TASK STATEMENT: Although the data below contains pictures, please reproduce only its words, exactly.

DATA LISTING:
Start of Block

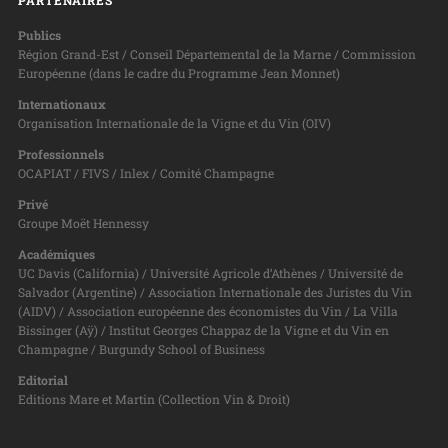
Publics
Région Grand-Est / Conseil Départemental de la Marne / Commission
Européenne (dans le cadre du Programme Jean Monnet)
Internationaux
Organisation Internationale de la Vigne et du Vin (OIV)
Professionnels
OCAPIAT / FIVS / Inlex / Comité Champagne
Privé
Groupe Moët Hennessy
Académiques
UC Davis (California) / Université Agricole d’Athènes / Université de
Salvador (Argentine) / Association Internationale des Juristes du Vin
(AIDV) / Association européenne des économistes du Vin / La Villa
Bissinger (Aÿ) / Institut Georges Chappaz de la Vigne et du Vin en
Champagne / Burgundy School of Business
Editorial
Editions Mare et Martin (Collection Vin & Droit)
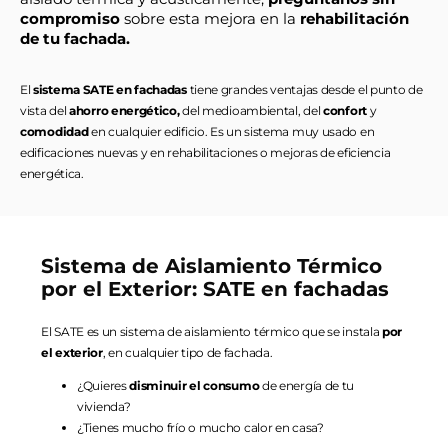
compromiso
sobre esta mejora en la
rehabilitación
de tu fachada.
El
sistema SATE en fachadas
tiene grandes ventajas desde el punto de
vista del
ahorro energético,
del medioambiental, del
confort
y
comodidad
en cualquier edificio. Es un sistema muy usado en
edificaciones nuevas y en rehabilitaciones o mejoras de eficiencia
energética.
Sistema de Aislamiento Térmico
por el Exterior: SATE en fachadas
El SATE es un sistema de aislamiento térmico que se instala
por
el exterior
, en cualquier tipo de fachada.
¿Quieres
disminuir el consumo
de energía de tu
vivienda?
¿Tienes mucho frío o mucho calor en casa?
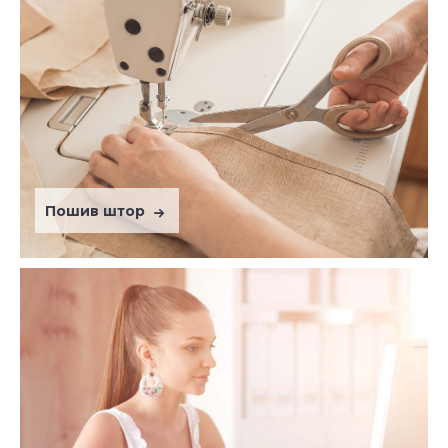
Пошив штор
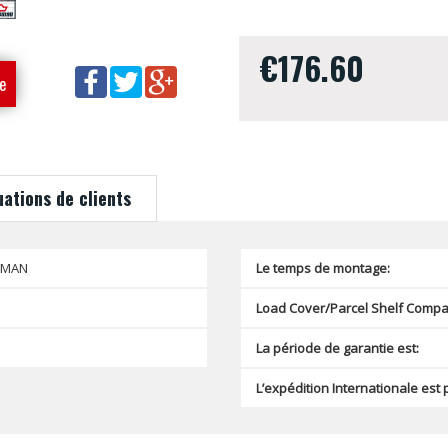
€176.60
e
uations de clients
SMAN
Le temps de montage:
Load Cover/Parcel Shelf Compat
La période de garantie est:
L’expédition Internationale est 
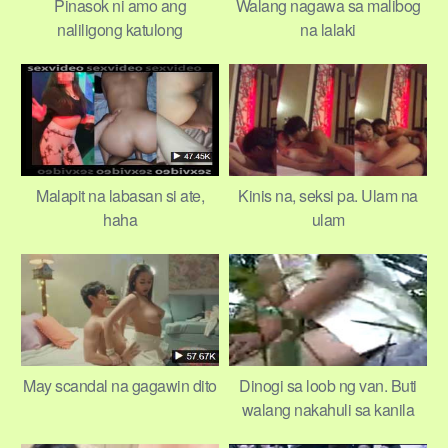
Pinasok ni amo ang
Walang nagawa sa malibog
naliligong katulong
na lalaki
Malapit na labasan si ate,
Kinis na, seksi pa. Ulam na
haha
ulam
May scandal na gagawin dito
Dinogi sa loob ng van. Buti
walang nakahuli sa kanila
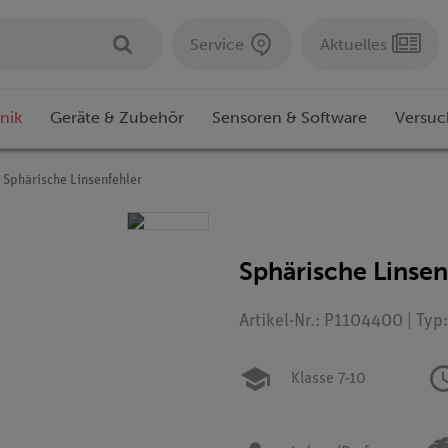
Service
Aktuelles
nik
Geräte & Zubehör
Sensoren & Software
Versuc
Sphärische Linsenfehler
Sphärische Linsen
Artikel-Nr.: P1104400 | Typ
Klasse 7-10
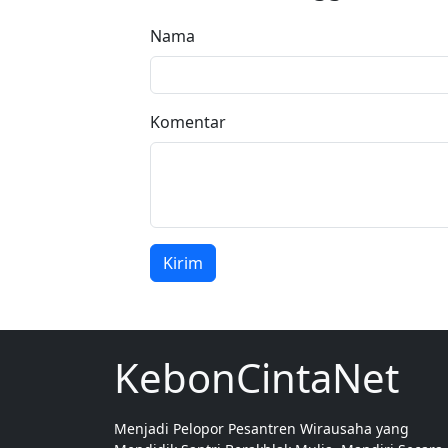
Nama
Komentar
Kirim
KebonCintaNet
Menjadi Pelopor Pesantren Wirausaha yang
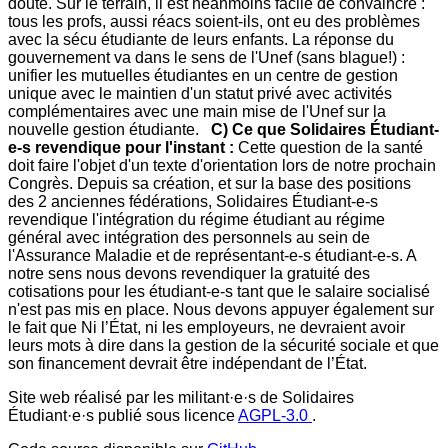
doute. Sur le terrain, il est néanmoins facile de convaincre :
tous les profs, aussi réacs soient-ils, ont eu des problèmes
avec la sécu étudiante de leurs enfants. La réponse du
gouvernement va dans le sens de l'Unef (sans blague!) :
unifier les mutuelles étudiantes en un centre de gestion
unique avec le maintien d'un statut privé avec activités
complémentaires avec une main mise de l'Unef sur la
nouvelle gestion étudiante.
C) Ce que Solidaires Étudiant-
e-s revendique pour l'instant :
Cette question de la santé
doit faire l'objet d'un texte d'orientation lors de notre prochain
Congrès. Depuis sa création, et sur la base des positions
des 2 anciennes fédérations, Solidaires Étudiant-e-s
revendique l'intégration du régime étudiant au régime
général avec intégration des personnels au sein de
l'Assurance Maladie et de représentant-e-s étudiant-e-s. A
notre sens nous devons revendiquer la gratuité des
cotisations pour les étudiant-e-s tant que le salaire socialisé
n'est pas mis en place. Nous devons appuyer également sur
le fait que Ni l’État, ni les employeurs, ne devraient avoir
leurs mots à dire dans la gestion de la sécurité sociale et que
son financement devrait être indépendant de l’État.
Site web réalisé par les militant·e·s de Solidaires
Étudiant·e·s publié sous licence
AGPL-3.0
.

End of Block

SOLUTION:
Publics
Région Grand-Est / Conseil Départemental de la Marne / Commission
Européenne (dans le cadre du Programme Jean Monnet)
Internationaux
Organisation Internationale de la Vigne et du Vin (OIV)
Professionnels
OCAPIAT / FIVS / Inlex / Comité Champagne
Privé
Groupe Moët Hennessy
Académiques
UC Davis (California) / Université Agricole d’Athènes / Université de
Salvador (Argentine) / Association Internationale des Juristes du Vin
(AIDV) / Association européenne des économistes du Vin / La Villa
Bissinger (Aÿ) / Institut Georges Chappaz de la Vigne et du Vin en
Champagne / Burgundy School of Business
Editorial
Editions Mare et Martin (Collection Vin & Droit)
compromiso
sobre esta mejora en la
rehabilitación
de tu fachada.
El
sistema SATE en fachadas
tiene grandes ventajas desde el punto de
vista del
ahorro energético,
del medioambiental, del
confort
y
comodidad
en cualquier edificio. Es un sistema muy usado en
edificaciones nuevas y en rehabilitaciones o mejoras de eficiencia
energética.
Sistema de Aislamiento Térmico
por el Exterior: SATE en fachadas
El SATE es un sistema de aislamiento térmico que se instala
por
el exterior
, en cualquier tipo de fachada.
¿Quieres
disminuir el consumo
de energía de tu
vivienda?
¿Tienes mucho frío o mucho calor en casa?
Пошив штор
€176.60
e
uations de clients
SMAN
Le temps de montage:
Load Cover/Parcel Shelf Compat
La période de garantie est:
L’expédition Internationale est 
Pinasok ni amo ang
Walang nagawa sa malibog
naliligong katulong
na lalaki
Malapit na labasan si ate,
Kinis na, seksi pa. Ulam na
haha
ulam
May scandal na gagawin dito
Dinogi sa loob ng van. Buti
walang nakahuli sa kanila
Service
Aktuelles
nik
Geräte & Zubehör
Sensoren & Software
Versuc
Sphärische Linsenfehler
Sphärische Linsen
Artikel-Nr.: P1104400 | Typ
Klasse 7-10
Nama
Komentar
Kirim
KebonCintaNet
Menjadi Pelopor Pesantren Wirausaha yang
doute. Sur le terrain, il est néanmoins facile de convaincre :
tous les profs, aussi réacs soient-ils, ont eu des problèmes
avec la sécu étudiante de leurs enfants. La réponse du
gouvernement va dans le sens de l'Unef (sans blague!) :
unifier les mutuelles étudiantes en un centre de gestion
unique avec le maintien d'un statut privé avec activités
complémentaires avec une main mise de l'Unef sur la
nouvelle gestion étudiante.
C) Ce que Solidaires Étudiant-
e-s revendique pour l'instant :
Cette question de la santé
doit faire l'objet d'un texte d'orientation lors de notre prochain
Congrès. Depuis sa création, et sur la base des positions
des 2 anciennes fédérations, Solidaires Étudiant-e-s
revendique l'intégration du régime étudiant au régime
général avec intégration des personnels au sein de
l'Assurance Maladie et de représentant-e-s étudiant-e-s. A
notre sens nous devons revendiquer la gratuité des
cotisations pour les étudiant-e-s tant que le salaire socialisé
n'est pas mis en place. Nous devons appuyer également sur
le fait que Ni l’État, ni les employeurs, ne devraient avoir
leurs mots à dire dans la gestion de la sécurité sociale et que
son financement devrait être indépendant de l’État.
Site web réalisé par les militant·e·s de Solidaires
Étudiant·e·s publié sous licence
AGPL-3.0
.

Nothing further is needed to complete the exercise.